Anti-tumor Activity of VACV D9- and D10-Deficient Mutants in Human Tumor Xenografts in Immunocompromised Mice

HepG2 human HCC cells were injected (1 × 107) s.c. into the flank of 8-week-old, female athymic, BALB/c nude mice. When tumors reached approximately 50 mm3 (approximately 7 days after HepG2 inoculation), they were directly injected on days 0, 3, 6, and 9 (indicated by downward black arrows) with 1.0 × 106 PFU of D10-deficient (ΔD10) VACV (N = 10 mice), 1.0 × 106 PFU of D9-deficient (ΔD10) VACV (N = 10 mice), or an equivalent volume of virus-free control preparation (mock) from uninfected cells (N = 10 mice).

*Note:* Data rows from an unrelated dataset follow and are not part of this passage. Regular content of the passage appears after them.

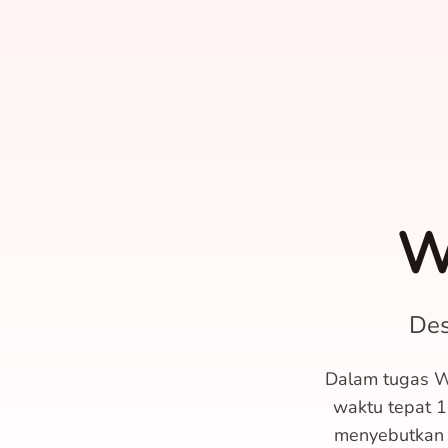
W
Des
Dalam tugas Wr
waktu tepat 1
menyebutkan o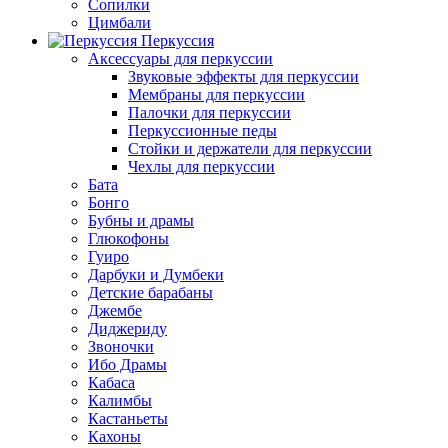
Сопилки
Цимбали
Перкуссия
Аксессуары для перкуссии
Звуковые эффекты для перкуссии
Мембраны для перкуссии
Палочки для перкуссии
Перкуссионные педы
Стойки и держатели для перкуссии
Чехлы для перкуссии
Бата
Бонго
Бубны и драмы
Глюкофоны
Гуиро
Дарбуки и Думбеки
Детские барабаны
Джембе
Диджериду
Звоночки
Ибо Драмы
Кабаса
Калимбы
Кастаньеты
Кахоны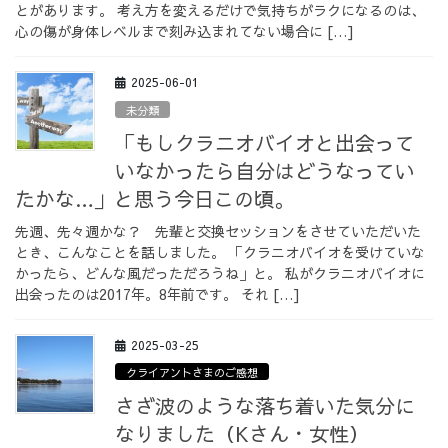
とがあります。 考え方を変えるだけで気持ちがラクになるのは、
心の傷が身体レベルまで刻み込まれてない場合に […]
2025-06-01
未分類
「もしクラニオバイオと出会って
いなかったら自分はどうなってい
たかな…」と思う今日この頃。
先週、先々週かな？ 先輩と交換セッションをさせていただいた
とき、こんなことを話しました。 「クラニオバイオを受けていな
かったら、どんな風だっただろうね」と。 私がクラニオバイオに
出会ったのは2017年。8年前です。 それ […]
2025-03-25
クライアントさまのご感想
さざ波のような落ち着いた気分に
なりました（Kさん・女性）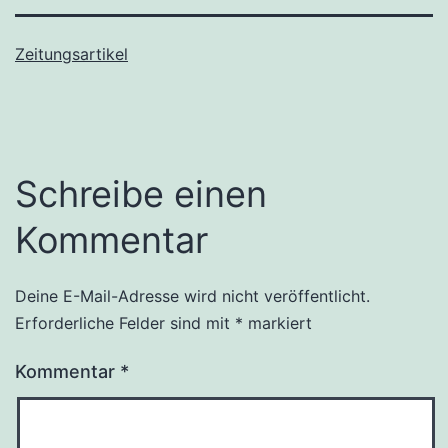
Zeitungsartikel
Schreibe einen
Kommentar
Deine E-Mail-Adresse wird nicht veröffentlicht.
Erforderliche Felder sind mit
*
markiert
Kommentar
*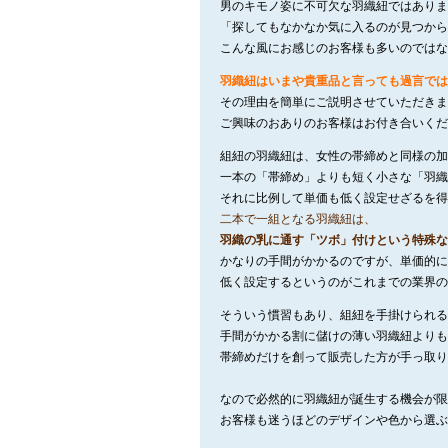
男のキモノ姿に不可欠な羽織紐ではありま
「探してもなかなか気に入るのが見つから
こんな風にお感じのお客様も多いのではな
羽織紐はいまや貴重品と言っても過言では
その理由を簡単にご説明させていただきま
ご興味のおありのお客様はお付き合いくだ
組紐の羽織紐は、女性の帯締めと同様の加
一本の「帯締め」よりも短く小さな「羽織
それに比例して単価も低く設定せざるを得
二本で一組となる羽織紐は、
羽織の乳に通す「ツボ」付けという特殊な
かなりの手間がかかるのですが、単価的に
低く設定するというのがこれまでの業界の
そういう慣習もあり、組紐を手掛けられる
手間がかかる割に儲けの薄い羽織紐よりも
帯締めだけを創って販売した方が手っ取り
なので必然的に羽織紐が誕生する機会が限
お客様も迷うほどのデザインや色から選ぶ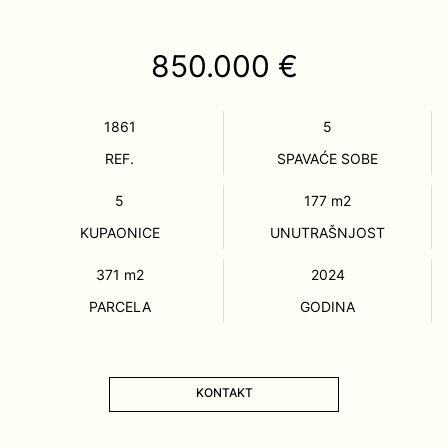
850.000 €
1861
5
REF.
SPAVAĆE SOBE
5
177
m2
KUPAONICE
UNUTRAŠNJOST
371
m2
2024
PARCELA
GODINA
KONTAKT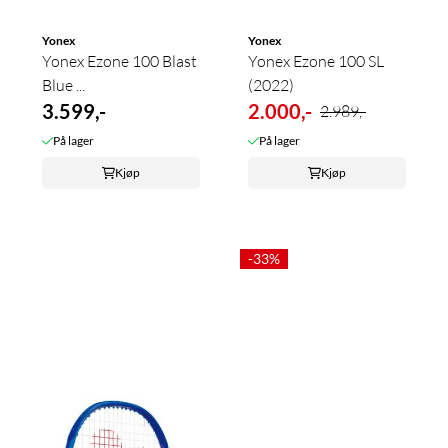
Yonex
Yonex
Yonex Ezone 100 Blast
Yonex Ezone 100 SL
Blue ...
(2022)
3.599,-
2.000,-
2.989,-
På lager
På lager
Kjøp
Kjøp
-33%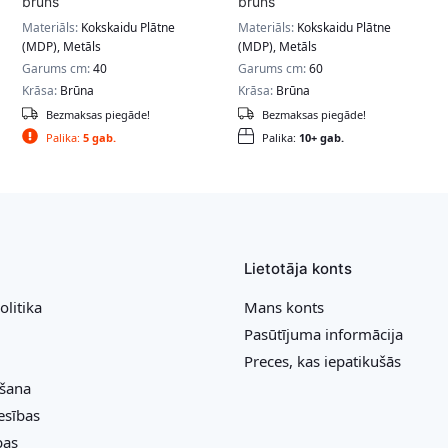
brūns
brūns
Materiāls:
Kokskaidu Plātne
Materiāls:
Kokskaidu Plātne
(MDP), Metāls
(MDP), Metāls
Garums cm:
40
Garums cm:
60
Krāsa:
Brūna
Krāsa:
Brūna
Bezmaksas piegāde!
Bezmaksas piegāde!
Palika:
5 gab.
Palika:
10+ gab.
Lietotāja konts
olitika
Mans konts
Pasūtījuma informācija
Preces, kas iepatikušās
ešana
esības
bas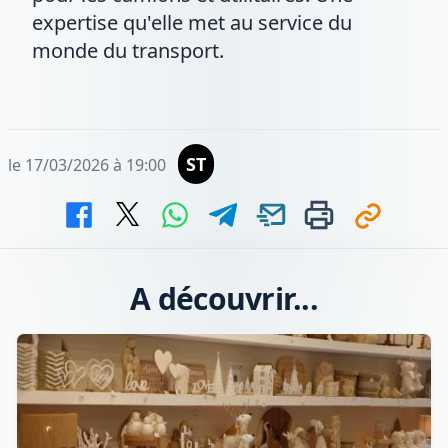
expertise qu'elle met au service du
monde du transport.
ST
le 17/03/2026 à 19:00
A découvrir...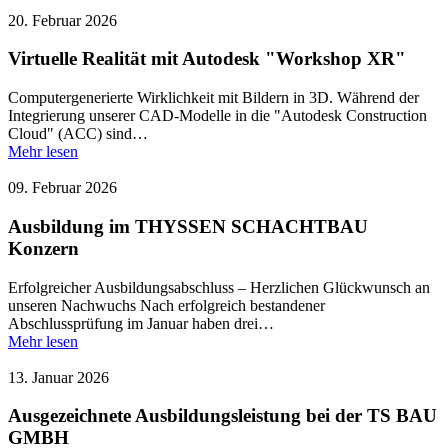
20. Februar 2026
Virtuelle Realität mit Autodesk "Workshop XR"
Computergenerierte Wirklichkeit mit Bildern in 3D. Während der
Integrierung unserer CAD-Modelle in die "Autodesk Construction
Cloud" (ACC) sind…
Mehr lesen
09. Februar 2026
Ausbildung im THYSSEN SCHACHTBAU
Konzern
Erfolgreicher Ausbildungsabschluss – Herzlichen Glückwunsch an
unseren Nachwuchs Nach erfolgreich bestandener
Abschlussprüfung im Januar haben drei…
Mehr lesen
13. Januar 2026
Ausgezeichnete Ausbildungsleistung bei der TS BAU
GMBH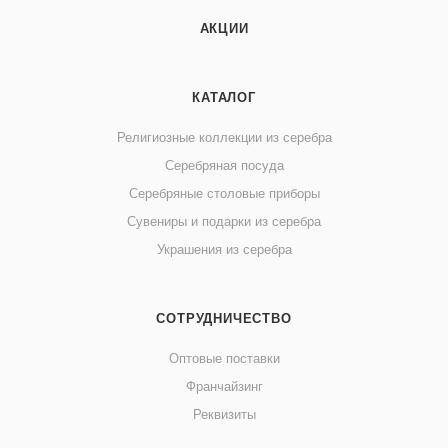
АКЦИИ
КАТАЛОГ
Религиозные коллекции из серебра
Серебряная посуда
Серебряные столовые приборы
Сувениры и подарки из серебра
Украшения из серебра
СОТРУДНИЧЕСТВО
Оптовые поставки
Франчайзинг
Реквизиты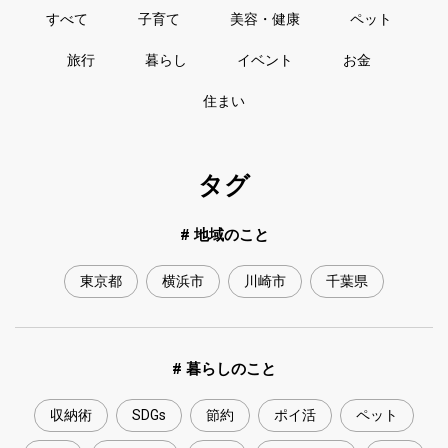
すべて
子育て
美容・健康
ペット
旅行
暮らし
イベント
お金
住まい
タグ
# 地域のこと
東京都
横浜市
川崎市
千葉県
# 暮らしのこと
収納術
SDGs
節約
ポイ活
ペット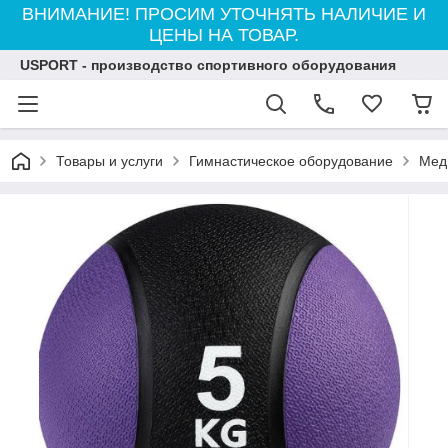
ВНИМАНИЕ! ПРОСИМ УТОЧНЯТЬ НАЛИЧИЕ И
ЦЕНЫ НА ТОВАР.
USPORT - производство спортивного оборудования
Товары и услуги
Гимнастическое оборудование
Мед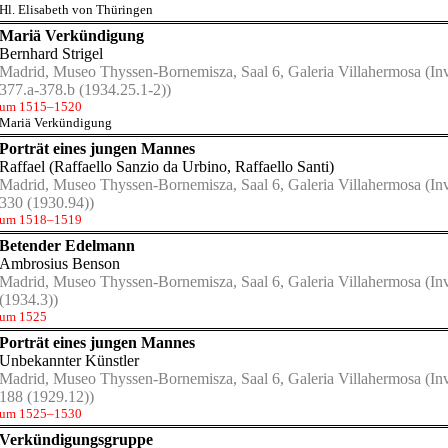
Hl. Elisabeth von Thüringen
Mariä Verkündigung
Bernhard Strigel
Madrid, Museo Thyssen-Bornemisza, Saal 6, Galeria Villahermosa
(Inv
377.a-378.b (1934.25.1-2))
um 1515–1520
Mariä Verkündigung
Porträt eines jungen Mannes
Raffael (Raffaello Sanzio da Urbino, Raffaello Santi)
Madrid, Museo Thyssen-Bornemisza, Saal 6, Galeria Villahermosa
(Inv
330 (1930.94))
um 1518–1519
Betender Edelmann
Ambrosius Benson
Madrid, Museo Thyssen-Bornemisza, Saal 6, Galeria Villahermosa
(Inv
(1934.3))
um 1525
Porträt eines jungen Mannes
Unbekannter Künstler
Madrid, Museo Thyssen-Bornemisza, Saal 6, Galeria Villahermosa
(Inv
188 (1929.12))
um 1525–1530
Verkündigungsgruppe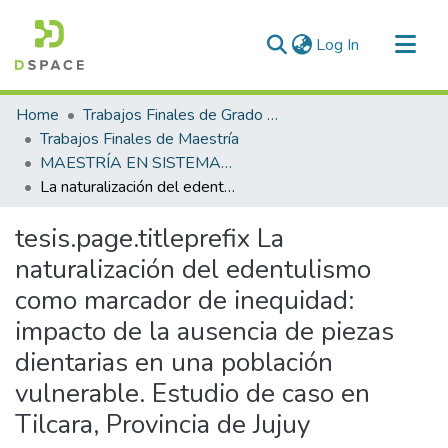
(current)
Log In
Communities & Collections
Home
Trabajos Finales de Grado y Posgrado
All of DSpace
Trabajos Finales de Maestría
MAESTRÍA EN SISTEMAS DE SALUD Y SEGURIDAD SOCIAL
Statistics
La naturalización del edentulismo como marcador de inequidad: impacto de la ausencia de piezas dientarias en una población vulnerable. Estudio de caso en Tilcara, Provincia de Jujuy
tesis.page.titleprefix
La
naturalización del edentulismo
como marcador de inequidad:
impacto de la ausencia de piezas
dientarias en una población
vulnerable. Estudio de caso en
Tilcara, Provincia de Jujuy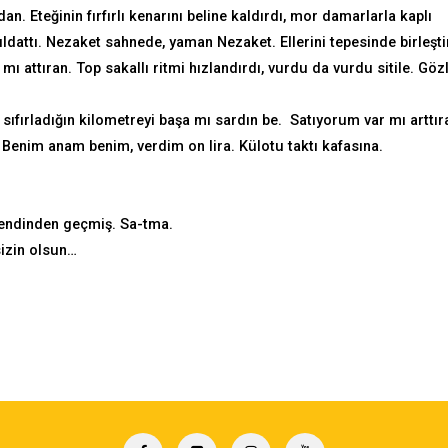
n. Eteğinin fırfırlı kenarını beline kaldırdı, mor damarlarla kaplı
ldattı. Nezaket sahnede, yaman Nezaket. Ellerini tepesinde birleşti
mı attıran. Top sakallı ritmi hızlandırdı, vurdu da vurdu sitile. Gözl
 sıfırladığın kilometreyi başa mı sardın be. Satıyorum var mı arttı
ı. Benim anam benim, verdim on lira. Külotu taktı kafasına.
 kendinden geçmiş. Sa-tma.
sizin olsun…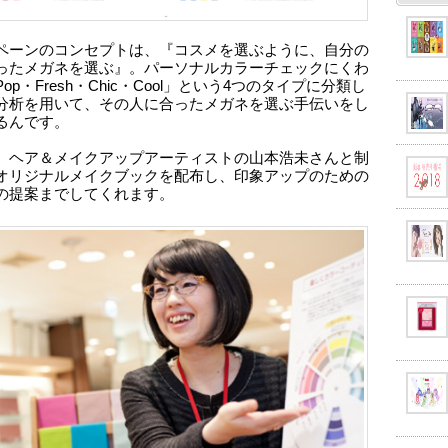
ペーンのコンセプトは、『コスメを選ぶように、自分の
ったメガネを選ぶ』。パーソナルカラーチェックにくわ
op・Fresh・Chic・Cool」という4つのタイプに分類し
分析を用いて、その人に合ったメガネを選ぶ手伝いをし
るんです。
、ヘア＆メイクアップアーティストの山本浩未さんと制
オリジナルメイクブックを配布し、印象アップのための
の提案までしてくれます。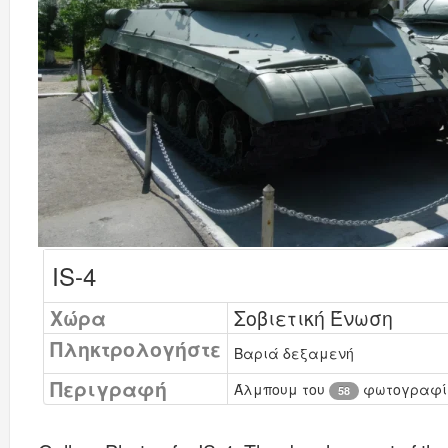
IS-4
Χώρα
Σοβιετική Ένωση
Πληκτρολογήστε
Βαριά δεξαμενή
Περιγραφή
Άλμπουμ του
φωτογραφίες
58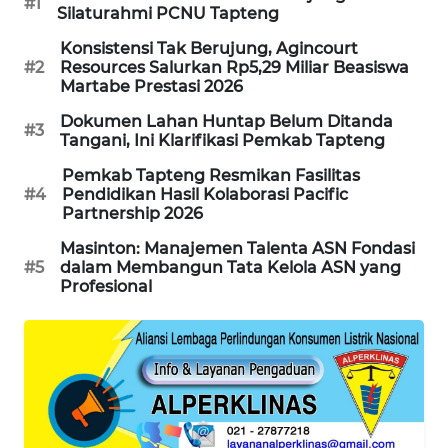
#1
Silaturahmi PCNU Tapteng
PORTAL
Konsistensi Tak Berujung, Agincourt
KONSUMEN
#2
Resources Salurkan Rp5,29 Miliar Beasiswa
Martabe Prestasi 2026
FORWAMKI
Dokumen Lahan Huntap Belum Ditanda
#3
Tangani, Ini Klarifikasi Pemkab Tapteng
ALPERKLINAS
Pemkab Tapteng Resmikan Fasilitas
#4
Pendidikan Hasil Kolaborasi Pacific
Partnership 2026
FORJASIDA
Masinton: Manajemen Talenta ASN Fondasi
#5
dalam Membangun Tata Kelola ASN yang
TAMBANG
Profesional
NEWS
SITUNGIR
NEWS
SIDIKALANG
NEWS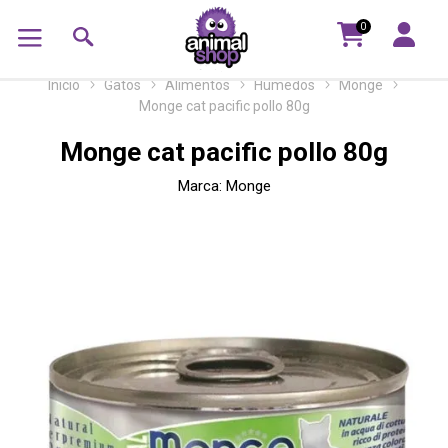
0
Inicio
Gatos
Alimentos
Húmedos
Monge
Monge cat pacific pollo 80g
Monge cat pacific pollo 80g
Marca:
Monge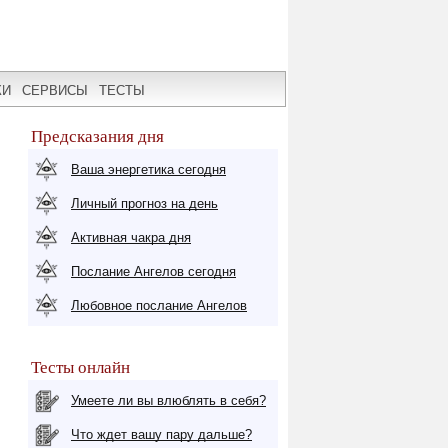
КИ
СЕРВИСЫ
ТЕСТЫ
Предсказания дня
Ваша энергетика сегодня
Личный прогноз на день
Активная чакра дня
Послание Ангелов сегодня
Любовное послание Ангелов
Тесты онлайн
Умеете ли вы влюблять в себя?
Что ждет вашу пару дальше?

Tumors were measured on the indicated days, and the average normalized values reflecting relative tumor size on each day were plotted. Initial tumor volume immediately before treatment was normalized to a relative size of 1.0. Days on which the individual, moribund animals in the ΔD9 or ΔD10 treatment groups were sacrificed are indicated by symbols below (black + for ΔD9) or above (gray o for ΔD10) the respective data points. Error bars indicate SEM. p values were obtained by multiple t test. Gray * above the mock-treated line indicates comparisons of mock versus ΔD10. Black * below the mock-treated line indicates comparisons of mock versus ΔD9. **p < 0.05; ***p < 0.005.